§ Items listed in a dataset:
-*-

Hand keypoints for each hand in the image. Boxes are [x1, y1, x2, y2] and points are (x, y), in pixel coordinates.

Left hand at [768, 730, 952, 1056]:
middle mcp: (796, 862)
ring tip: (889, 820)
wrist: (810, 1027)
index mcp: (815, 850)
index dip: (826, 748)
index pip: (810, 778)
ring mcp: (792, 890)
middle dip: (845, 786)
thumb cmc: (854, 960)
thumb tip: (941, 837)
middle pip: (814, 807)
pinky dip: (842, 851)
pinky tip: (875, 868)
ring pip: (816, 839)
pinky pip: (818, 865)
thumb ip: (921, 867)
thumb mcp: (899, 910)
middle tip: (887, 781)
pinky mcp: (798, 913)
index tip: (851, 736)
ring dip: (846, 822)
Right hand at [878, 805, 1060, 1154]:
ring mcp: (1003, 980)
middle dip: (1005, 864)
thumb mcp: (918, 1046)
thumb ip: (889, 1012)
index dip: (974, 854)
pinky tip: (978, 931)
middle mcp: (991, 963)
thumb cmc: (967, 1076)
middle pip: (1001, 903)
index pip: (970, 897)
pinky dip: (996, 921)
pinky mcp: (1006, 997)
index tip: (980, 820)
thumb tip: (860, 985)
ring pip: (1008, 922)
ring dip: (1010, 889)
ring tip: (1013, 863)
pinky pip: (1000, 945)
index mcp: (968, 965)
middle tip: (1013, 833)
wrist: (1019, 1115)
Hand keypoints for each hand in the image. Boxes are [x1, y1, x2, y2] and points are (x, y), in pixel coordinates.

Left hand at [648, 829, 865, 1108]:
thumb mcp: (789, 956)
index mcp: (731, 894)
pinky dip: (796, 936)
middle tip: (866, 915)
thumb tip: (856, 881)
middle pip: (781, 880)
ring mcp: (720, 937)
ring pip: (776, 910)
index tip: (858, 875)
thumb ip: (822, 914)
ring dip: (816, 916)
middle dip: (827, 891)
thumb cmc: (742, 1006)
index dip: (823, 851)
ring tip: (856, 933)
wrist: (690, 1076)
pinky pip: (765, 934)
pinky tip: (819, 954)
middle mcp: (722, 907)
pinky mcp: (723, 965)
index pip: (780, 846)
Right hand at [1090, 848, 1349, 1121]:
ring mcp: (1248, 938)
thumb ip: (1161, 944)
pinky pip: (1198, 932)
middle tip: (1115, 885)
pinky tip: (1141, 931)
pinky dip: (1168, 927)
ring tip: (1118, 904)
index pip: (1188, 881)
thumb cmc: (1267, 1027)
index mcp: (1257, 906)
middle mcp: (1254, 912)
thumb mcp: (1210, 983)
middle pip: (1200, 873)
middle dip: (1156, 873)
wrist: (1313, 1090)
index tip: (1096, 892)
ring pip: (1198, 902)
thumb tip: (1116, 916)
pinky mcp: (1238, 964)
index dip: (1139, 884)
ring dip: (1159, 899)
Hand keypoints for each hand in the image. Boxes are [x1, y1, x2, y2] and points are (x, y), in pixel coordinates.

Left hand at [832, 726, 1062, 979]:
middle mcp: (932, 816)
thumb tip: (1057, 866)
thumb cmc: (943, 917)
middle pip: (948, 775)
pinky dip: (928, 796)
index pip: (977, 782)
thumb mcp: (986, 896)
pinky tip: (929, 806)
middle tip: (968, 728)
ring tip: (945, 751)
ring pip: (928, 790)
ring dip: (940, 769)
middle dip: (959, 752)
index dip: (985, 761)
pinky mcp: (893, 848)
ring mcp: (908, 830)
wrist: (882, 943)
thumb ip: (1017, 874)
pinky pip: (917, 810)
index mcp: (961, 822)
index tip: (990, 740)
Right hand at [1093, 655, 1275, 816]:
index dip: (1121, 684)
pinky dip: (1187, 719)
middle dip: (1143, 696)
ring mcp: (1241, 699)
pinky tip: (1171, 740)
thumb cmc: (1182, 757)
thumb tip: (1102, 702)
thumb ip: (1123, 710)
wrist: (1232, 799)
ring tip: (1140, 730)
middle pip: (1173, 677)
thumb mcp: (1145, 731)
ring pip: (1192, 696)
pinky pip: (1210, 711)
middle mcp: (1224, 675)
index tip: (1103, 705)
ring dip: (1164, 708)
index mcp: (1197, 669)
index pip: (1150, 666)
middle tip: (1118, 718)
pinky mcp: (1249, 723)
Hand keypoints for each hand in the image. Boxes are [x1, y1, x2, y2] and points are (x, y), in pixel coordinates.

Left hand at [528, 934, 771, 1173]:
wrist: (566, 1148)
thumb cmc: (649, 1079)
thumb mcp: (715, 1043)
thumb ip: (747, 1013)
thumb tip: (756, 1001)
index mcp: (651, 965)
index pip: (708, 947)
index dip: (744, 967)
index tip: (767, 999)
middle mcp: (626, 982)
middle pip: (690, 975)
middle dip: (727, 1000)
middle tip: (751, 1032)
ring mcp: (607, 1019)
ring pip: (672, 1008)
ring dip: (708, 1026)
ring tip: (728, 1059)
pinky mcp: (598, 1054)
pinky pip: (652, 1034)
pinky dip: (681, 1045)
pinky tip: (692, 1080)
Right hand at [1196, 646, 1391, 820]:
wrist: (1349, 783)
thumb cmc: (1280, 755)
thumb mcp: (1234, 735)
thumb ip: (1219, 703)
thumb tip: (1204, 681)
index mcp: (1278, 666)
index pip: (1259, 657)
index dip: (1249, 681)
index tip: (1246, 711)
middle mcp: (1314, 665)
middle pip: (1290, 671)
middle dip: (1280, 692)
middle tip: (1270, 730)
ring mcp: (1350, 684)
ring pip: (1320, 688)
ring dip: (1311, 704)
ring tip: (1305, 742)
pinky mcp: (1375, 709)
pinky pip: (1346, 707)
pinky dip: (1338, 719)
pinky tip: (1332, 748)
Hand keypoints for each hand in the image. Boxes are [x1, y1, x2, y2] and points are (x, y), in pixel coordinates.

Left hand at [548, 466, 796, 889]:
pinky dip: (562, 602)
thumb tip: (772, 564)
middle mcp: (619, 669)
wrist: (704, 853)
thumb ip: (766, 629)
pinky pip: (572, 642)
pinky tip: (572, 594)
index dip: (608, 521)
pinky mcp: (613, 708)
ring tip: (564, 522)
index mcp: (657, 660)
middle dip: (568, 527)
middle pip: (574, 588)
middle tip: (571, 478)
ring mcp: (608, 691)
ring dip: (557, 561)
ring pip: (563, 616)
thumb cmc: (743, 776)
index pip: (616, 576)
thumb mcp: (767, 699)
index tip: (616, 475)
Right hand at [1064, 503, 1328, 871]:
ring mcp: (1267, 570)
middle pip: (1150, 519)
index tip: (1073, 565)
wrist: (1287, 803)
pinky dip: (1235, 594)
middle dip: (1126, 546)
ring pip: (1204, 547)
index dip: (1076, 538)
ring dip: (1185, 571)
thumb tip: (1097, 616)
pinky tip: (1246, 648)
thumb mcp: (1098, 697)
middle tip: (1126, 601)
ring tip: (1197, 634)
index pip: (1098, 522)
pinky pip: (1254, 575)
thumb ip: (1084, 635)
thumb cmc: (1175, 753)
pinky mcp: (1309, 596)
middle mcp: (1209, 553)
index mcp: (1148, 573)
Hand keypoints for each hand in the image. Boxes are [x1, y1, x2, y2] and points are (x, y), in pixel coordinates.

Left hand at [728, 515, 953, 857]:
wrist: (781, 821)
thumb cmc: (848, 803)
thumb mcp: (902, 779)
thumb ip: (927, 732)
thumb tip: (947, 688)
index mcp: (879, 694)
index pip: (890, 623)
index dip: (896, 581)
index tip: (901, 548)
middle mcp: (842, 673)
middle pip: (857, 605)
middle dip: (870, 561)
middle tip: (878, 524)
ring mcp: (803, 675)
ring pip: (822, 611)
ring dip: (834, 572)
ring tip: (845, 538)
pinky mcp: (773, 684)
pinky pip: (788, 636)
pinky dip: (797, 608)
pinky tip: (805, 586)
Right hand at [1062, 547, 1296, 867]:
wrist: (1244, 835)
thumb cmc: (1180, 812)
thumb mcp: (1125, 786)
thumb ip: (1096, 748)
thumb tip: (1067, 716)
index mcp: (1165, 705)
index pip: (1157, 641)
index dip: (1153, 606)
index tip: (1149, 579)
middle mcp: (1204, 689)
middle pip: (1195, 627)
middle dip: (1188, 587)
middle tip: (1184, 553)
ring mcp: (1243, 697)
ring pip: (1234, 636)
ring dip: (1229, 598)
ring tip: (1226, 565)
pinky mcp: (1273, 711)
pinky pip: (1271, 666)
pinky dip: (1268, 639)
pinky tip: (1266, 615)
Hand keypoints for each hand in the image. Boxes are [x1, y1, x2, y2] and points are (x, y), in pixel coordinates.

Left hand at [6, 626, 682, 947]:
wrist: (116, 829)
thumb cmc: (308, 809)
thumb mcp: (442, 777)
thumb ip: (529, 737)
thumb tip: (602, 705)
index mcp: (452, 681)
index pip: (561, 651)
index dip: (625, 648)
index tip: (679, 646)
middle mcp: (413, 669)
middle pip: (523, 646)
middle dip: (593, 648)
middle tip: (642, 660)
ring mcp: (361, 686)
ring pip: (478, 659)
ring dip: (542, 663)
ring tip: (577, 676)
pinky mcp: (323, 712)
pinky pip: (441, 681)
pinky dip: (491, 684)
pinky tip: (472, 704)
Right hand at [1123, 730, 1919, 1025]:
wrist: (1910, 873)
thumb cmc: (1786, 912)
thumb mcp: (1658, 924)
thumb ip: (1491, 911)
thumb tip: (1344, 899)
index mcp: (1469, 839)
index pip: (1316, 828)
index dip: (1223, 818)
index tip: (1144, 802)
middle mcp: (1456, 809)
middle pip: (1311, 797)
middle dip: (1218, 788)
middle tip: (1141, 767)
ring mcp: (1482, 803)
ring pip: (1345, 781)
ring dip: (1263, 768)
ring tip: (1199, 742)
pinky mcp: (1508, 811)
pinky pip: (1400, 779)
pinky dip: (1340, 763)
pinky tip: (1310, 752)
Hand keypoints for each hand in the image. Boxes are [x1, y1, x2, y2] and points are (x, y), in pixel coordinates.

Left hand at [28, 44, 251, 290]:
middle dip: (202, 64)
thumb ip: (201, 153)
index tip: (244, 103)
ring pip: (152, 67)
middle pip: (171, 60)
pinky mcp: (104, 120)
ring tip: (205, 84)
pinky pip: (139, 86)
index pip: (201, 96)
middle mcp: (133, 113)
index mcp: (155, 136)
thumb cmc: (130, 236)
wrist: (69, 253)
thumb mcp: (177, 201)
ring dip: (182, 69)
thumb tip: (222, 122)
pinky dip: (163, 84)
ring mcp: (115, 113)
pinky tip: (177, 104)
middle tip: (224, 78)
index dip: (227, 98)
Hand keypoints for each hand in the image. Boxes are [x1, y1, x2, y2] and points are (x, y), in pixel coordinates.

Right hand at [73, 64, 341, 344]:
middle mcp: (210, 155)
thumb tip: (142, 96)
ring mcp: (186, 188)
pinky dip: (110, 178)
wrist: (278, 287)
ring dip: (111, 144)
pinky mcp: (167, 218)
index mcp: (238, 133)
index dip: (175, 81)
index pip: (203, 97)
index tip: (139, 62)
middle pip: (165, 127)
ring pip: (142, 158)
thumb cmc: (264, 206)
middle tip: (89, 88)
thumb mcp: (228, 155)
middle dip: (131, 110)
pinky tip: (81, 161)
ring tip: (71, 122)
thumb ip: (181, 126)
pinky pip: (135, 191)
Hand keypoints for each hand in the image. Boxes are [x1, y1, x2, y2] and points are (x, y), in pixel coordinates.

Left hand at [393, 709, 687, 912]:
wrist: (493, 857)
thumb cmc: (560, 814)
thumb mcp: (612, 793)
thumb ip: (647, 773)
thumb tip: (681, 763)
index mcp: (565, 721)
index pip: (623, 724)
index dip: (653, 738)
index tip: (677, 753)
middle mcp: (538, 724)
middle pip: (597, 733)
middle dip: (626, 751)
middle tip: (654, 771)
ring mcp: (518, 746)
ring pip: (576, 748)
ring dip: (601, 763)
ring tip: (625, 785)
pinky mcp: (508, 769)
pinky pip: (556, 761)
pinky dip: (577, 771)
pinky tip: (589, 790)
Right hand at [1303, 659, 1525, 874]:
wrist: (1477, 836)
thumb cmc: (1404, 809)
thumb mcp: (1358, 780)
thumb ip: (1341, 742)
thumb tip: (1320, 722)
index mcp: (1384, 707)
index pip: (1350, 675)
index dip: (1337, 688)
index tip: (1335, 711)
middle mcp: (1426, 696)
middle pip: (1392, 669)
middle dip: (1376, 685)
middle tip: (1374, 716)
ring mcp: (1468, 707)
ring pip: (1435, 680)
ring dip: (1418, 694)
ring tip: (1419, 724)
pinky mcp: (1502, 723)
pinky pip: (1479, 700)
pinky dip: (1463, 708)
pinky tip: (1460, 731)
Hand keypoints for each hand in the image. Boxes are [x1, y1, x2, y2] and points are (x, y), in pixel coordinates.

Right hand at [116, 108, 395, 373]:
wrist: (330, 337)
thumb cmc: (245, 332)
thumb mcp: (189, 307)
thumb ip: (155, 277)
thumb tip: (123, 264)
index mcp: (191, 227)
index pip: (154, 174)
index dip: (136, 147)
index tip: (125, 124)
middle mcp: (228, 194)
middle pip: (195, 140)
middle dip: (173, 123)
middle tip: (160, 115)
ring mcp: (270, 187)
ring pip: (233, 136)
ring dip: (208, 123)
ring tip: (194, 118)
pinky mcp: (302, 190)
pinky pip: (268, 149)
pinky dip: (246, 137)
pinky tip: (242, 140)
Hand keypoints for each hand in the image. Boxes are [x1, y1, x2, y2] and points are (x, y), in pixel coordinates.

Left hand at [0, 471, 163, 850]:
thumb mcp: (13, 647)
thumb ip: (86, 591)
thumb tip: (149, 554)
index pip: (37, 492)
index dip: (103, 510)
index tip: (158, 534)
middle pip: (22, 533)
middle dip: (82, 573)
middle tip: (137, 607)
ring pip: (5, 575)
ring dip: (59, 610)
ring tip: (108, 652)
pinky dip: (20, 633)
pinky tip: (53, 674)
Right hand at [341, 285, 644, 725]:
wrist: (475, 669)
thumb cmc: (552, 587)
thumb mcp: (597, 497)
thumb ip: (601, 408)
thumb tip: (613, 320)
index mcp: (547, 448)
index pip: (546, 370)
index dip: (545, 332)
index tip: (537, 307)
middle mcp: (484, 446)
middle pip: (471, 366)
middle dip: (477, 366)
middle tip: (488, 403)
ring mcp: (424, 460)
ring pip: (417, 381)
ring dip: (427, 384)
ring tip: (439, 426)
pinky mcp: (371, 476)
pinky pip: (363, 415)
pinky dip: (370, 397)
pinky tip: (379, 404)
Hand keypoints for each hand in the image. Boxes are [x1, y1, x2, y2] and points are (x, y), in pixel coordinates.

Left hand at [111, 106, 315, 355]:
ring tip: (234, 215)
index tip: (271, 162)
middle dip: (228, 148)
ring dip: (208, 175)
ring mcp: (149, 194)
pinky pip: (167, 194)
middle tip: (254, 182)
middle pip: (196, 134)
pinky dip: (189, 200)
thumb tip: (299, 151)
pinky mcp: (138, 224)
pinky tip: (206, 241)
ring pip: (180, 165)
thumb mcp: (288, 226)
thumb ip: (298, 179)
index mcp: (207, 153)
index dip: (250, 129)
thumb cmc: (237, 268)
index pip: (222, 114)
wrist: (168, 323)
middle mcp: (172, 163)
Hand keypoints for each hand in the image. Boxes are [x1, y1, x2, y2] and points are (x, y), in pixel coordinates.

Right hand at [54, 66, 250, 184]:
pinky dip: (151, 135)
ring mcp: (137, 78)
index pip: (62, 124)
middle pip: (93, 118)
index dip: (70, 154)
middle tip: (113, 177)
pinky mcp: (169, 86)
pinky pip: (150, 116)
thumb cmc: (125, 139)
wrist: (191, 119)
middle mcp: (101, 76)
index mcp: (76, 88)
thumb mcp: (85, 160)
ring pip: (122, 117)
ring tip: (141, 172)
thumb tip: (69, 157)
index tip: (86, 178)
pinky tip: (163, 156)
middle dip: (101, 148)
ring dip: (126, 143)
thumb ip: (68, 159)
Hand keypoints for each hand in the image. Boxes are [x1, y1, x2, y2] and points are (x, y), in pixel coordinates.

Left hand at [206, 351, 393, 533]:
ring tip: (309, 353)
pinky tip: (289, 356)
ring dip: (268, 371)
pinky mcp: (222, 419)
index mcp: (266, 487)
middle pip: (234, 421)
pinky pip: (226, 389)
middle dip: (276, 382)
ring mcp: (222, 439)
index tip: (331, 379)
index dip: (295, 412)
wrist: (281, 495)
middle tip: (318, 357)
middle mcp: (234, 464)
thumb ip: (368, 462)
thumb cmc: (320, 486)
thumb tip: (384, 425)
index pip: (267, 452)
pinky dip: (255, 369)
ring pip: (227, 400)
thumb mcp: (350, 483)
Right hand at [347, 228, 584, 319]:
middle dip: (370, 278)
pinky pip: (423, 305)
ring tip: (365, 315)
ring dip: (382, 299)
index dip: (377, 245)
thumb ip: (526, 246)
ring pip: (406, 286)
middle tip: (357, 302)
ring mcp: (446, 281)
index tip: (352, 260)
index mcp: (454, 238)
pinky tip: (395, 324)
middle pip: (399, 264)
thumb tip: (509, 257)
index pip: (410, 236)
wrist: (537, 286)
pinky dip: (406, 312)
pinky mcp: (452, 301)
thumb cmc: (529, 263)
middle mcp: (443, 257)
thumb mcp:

-*-

Go through the records and show every line with the string "Left" in it.

Left hand at [768, 730, 952, 1056]:
Left hand at [648, 829, 865, 1108]:
Left hand at [832, 726, 1062, 979]:
Left hand at [528, 934, 771, 1173]:
Left hand at [548, 466, 796, 889]:
Left hand at [728, 515, 953, 857]:
Left hand at [6, 626, 682, 947]:
Left hand at [28, 44, 251, 290]:
Left hand at [393, 709, 687, 912]:
Left hand at [0, 471, 163, 850]:
Left hand at [111, 106, 315, 355]:
Left hand at [206, 351, 393, 533]:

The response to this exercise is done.